:: Information provided ::
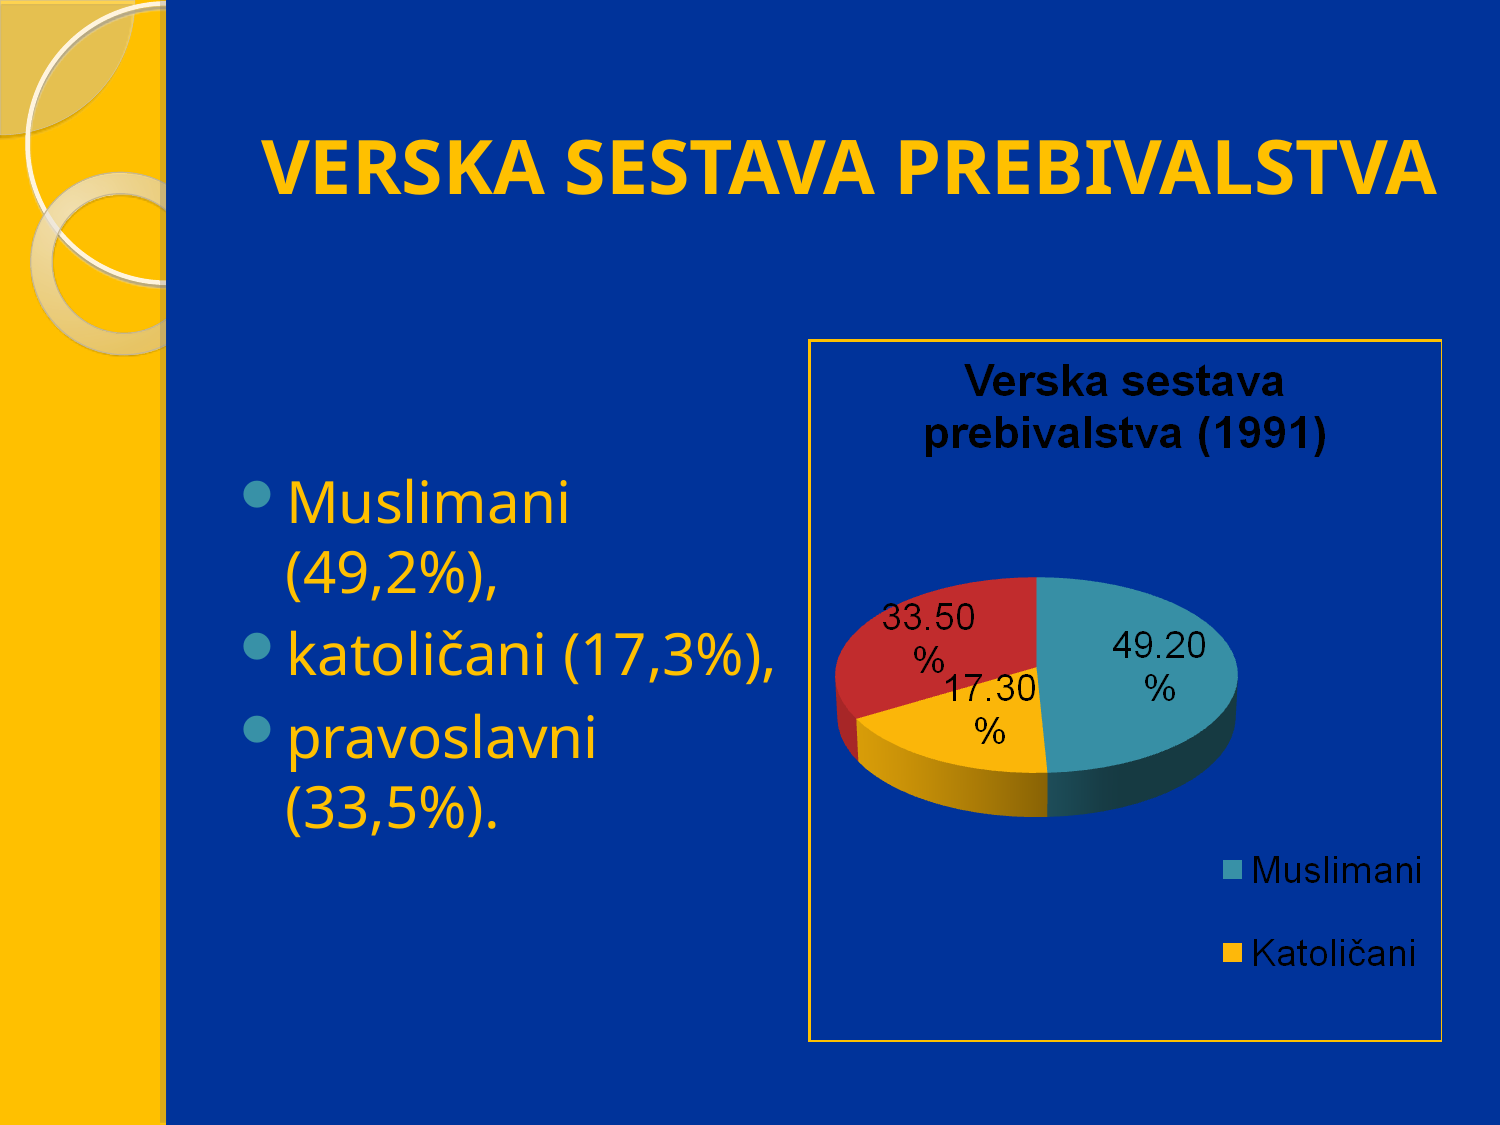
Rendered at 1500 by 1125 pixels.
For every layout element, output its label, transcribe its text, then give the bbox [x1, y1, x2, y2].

chart [808, 339, 1444, 1043]
list Muslimani (49,2%), katoličani (17,3%), pravoslavni (33,5%). [210, 375, 808, 856]
title VERSKA SESTAVA PREBIVALSTVA [234, 70, 1465, 258]
picture [808, 339, 1442, 1042]
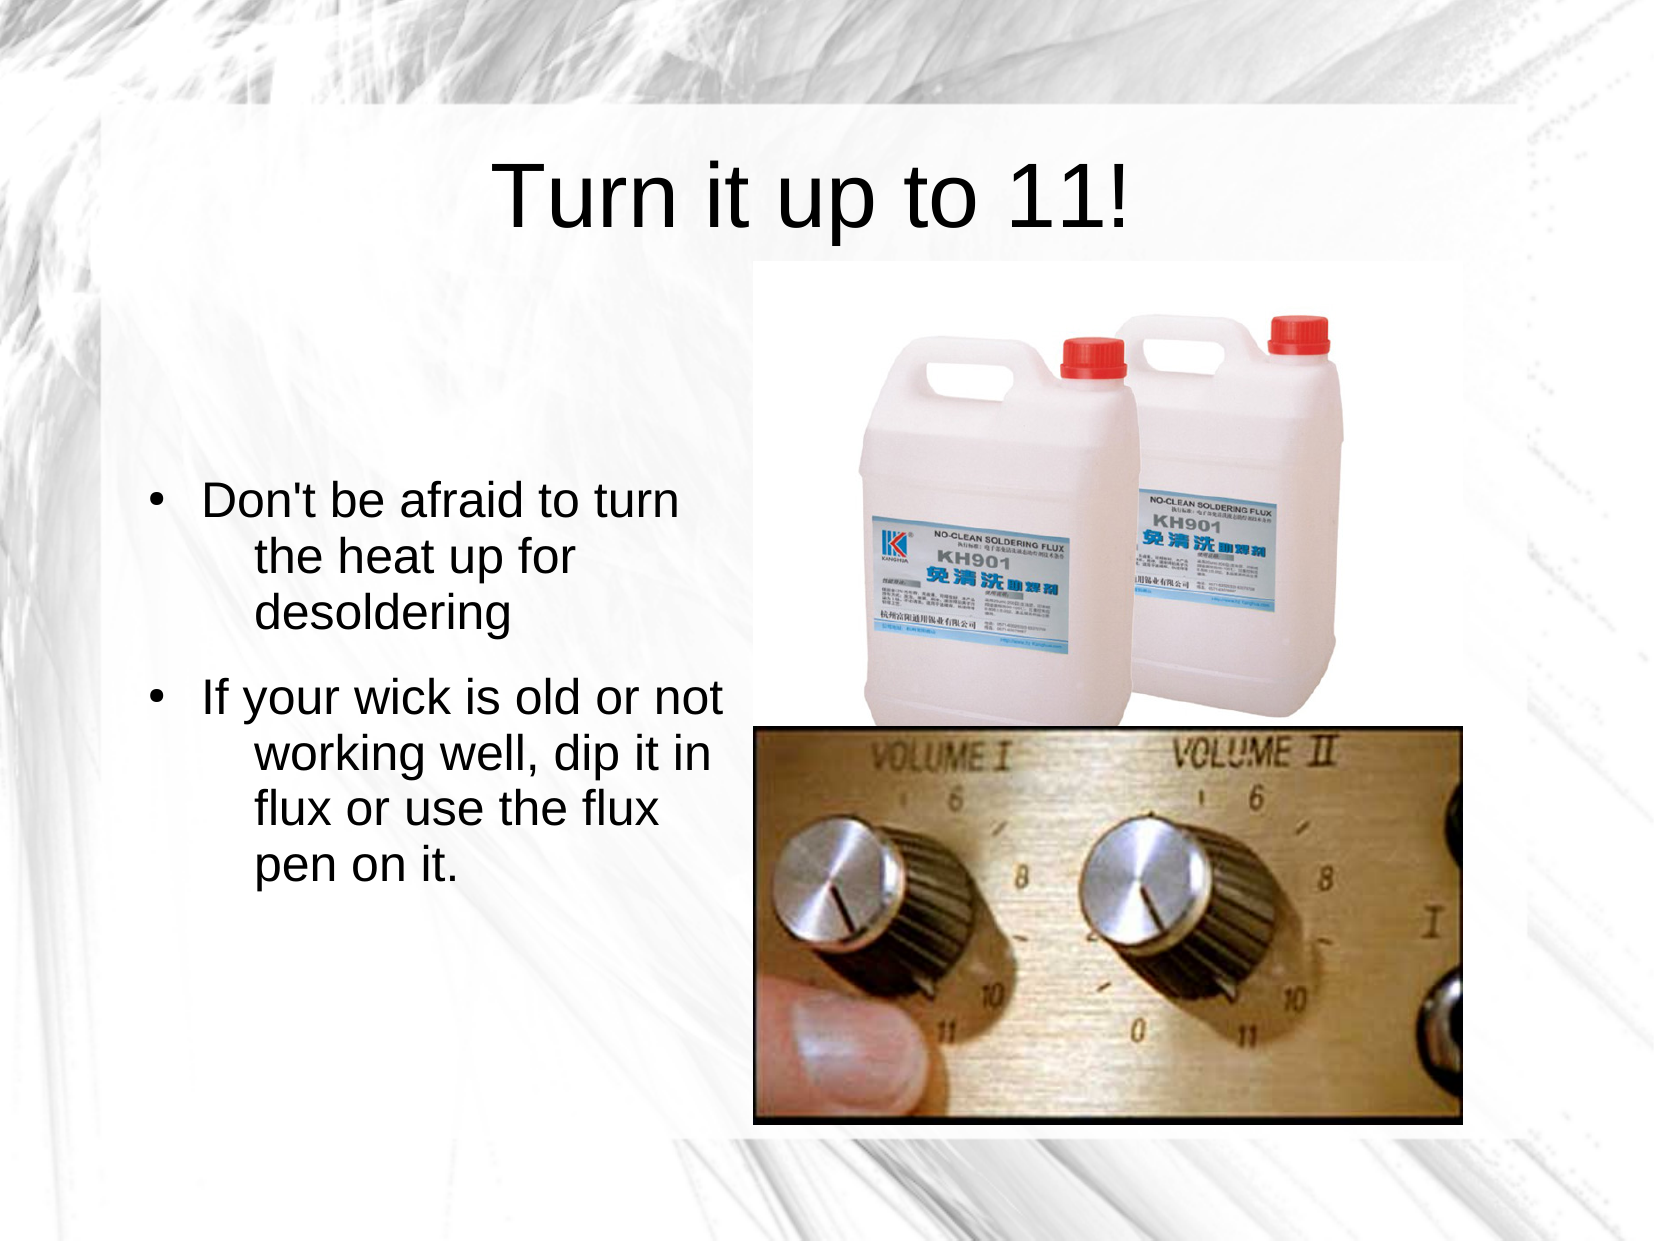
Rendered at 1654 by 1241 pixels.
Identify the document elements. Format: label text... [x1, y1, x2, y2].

list Don't be afraid to turn the heat up for desoldering If your wick is old or not working well, dip it in flux or use the flux pen on it. [112, 472, 745, 1241]
picture [0, 0, 1654, 1241]
title Turn it up to 11! [118, 119, 1506, 273]
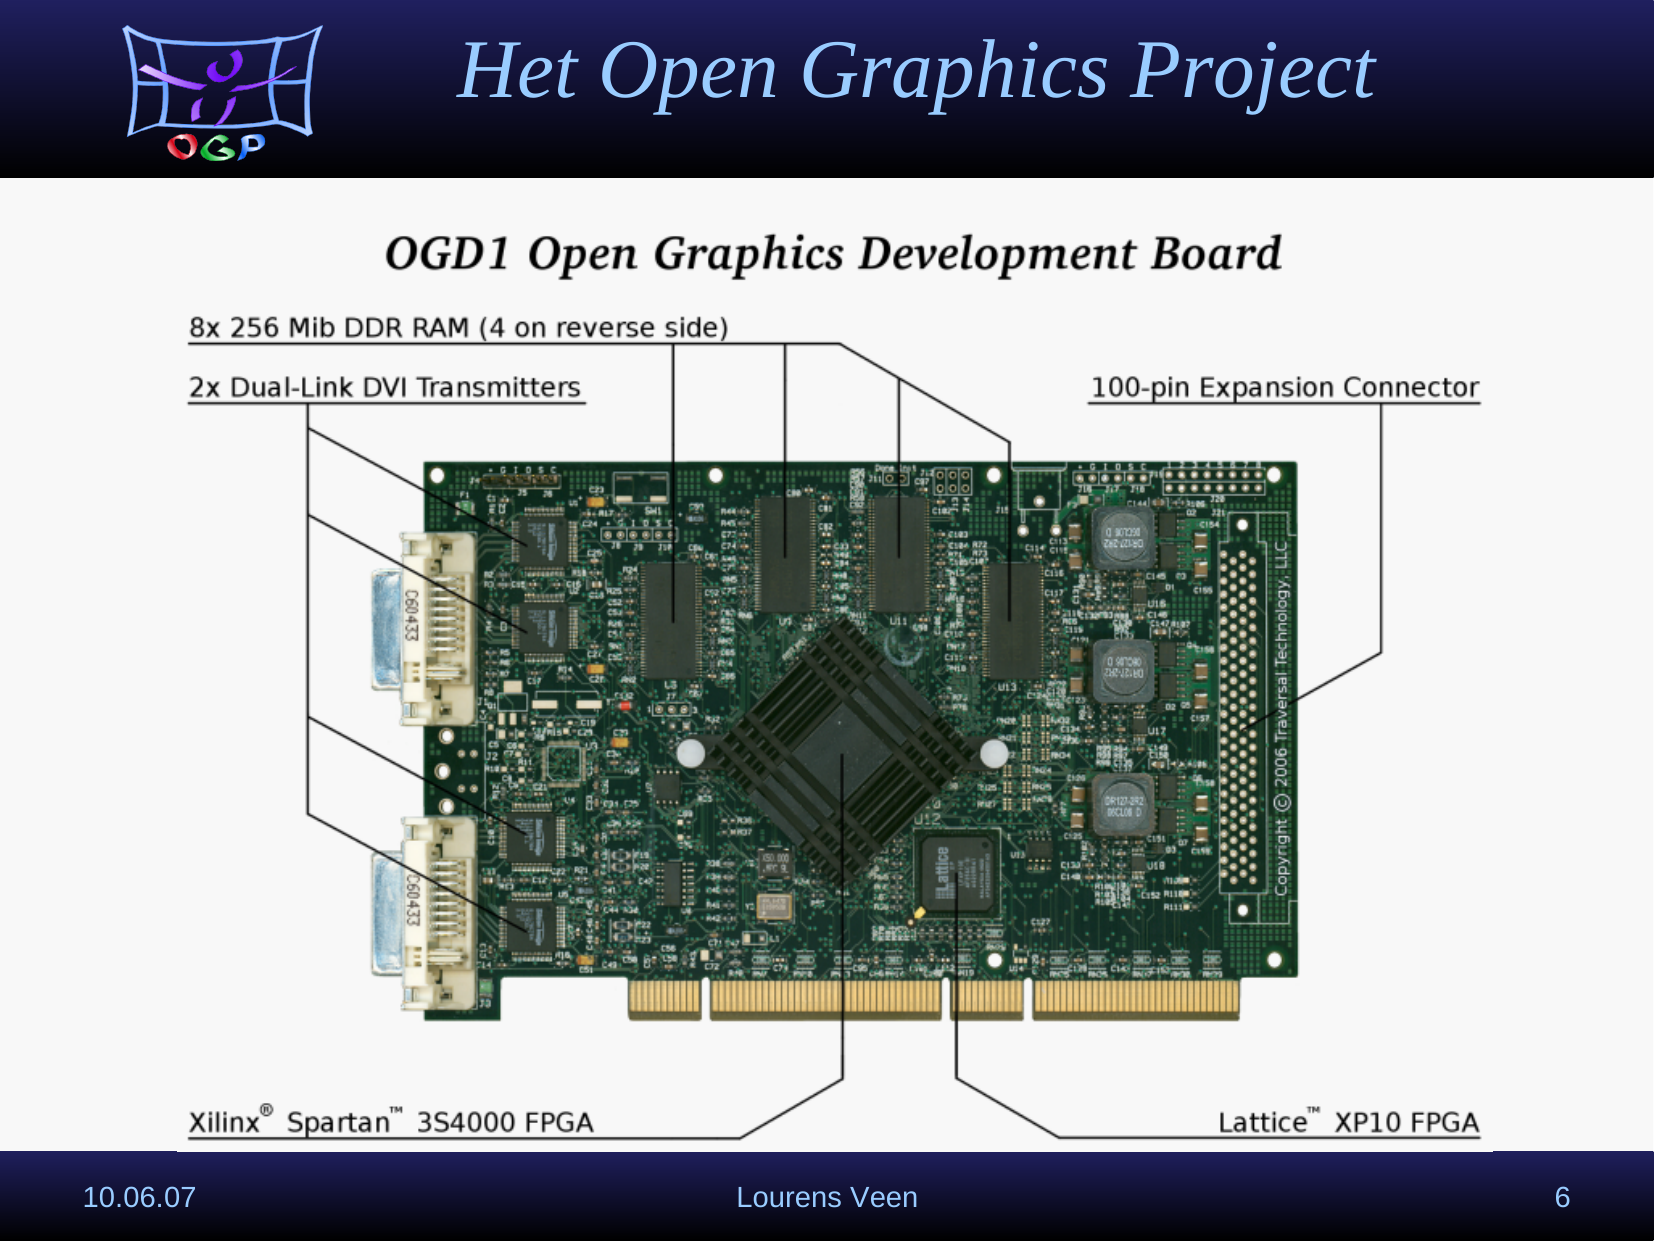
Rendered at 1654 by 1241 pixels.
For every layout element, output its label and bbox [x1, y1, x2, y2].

:: Aim of the exercise ::
Write out the lines above as a numbered list, omitting the blank ones and the picture lines.

:: Expected output ::
1. Rendered at 1500 by 1125 pixels.
2. For every layout element, output its label, transcribe its text, then give the bbox [x1, y1, x2, y2].
3. chart [808, 339, 1444, 1043]
4. list Muslimani (49,2%), katoličani (17,3%), pravoslavni (33,5%). [210, 375, 808, 856]
5. title VERSKA SESTAVA PREBIVALSTVA [234, 70, 1465, 258]
6. picture [808, 339, 1442, 1042]
7. Rendered at 1654 by 1241 pixels.
8. Identify the document elements. Format: label text... [x1, y1, x2, y2].
9. list Don't be afraid to turn the heat up for desoldering If your wick is old or not working well, dip it in flux or use the flux pen on it. [112, 472, 745, 1241]
10. picture [0, 0, 1654, 1241]
11. title Turn it up to 11! [118, 119, 1506, 273]
12. Rendered at 1654 by 1241 pixels.
13. For every layout element, output its label and bbox [x1, y1, x2, y2].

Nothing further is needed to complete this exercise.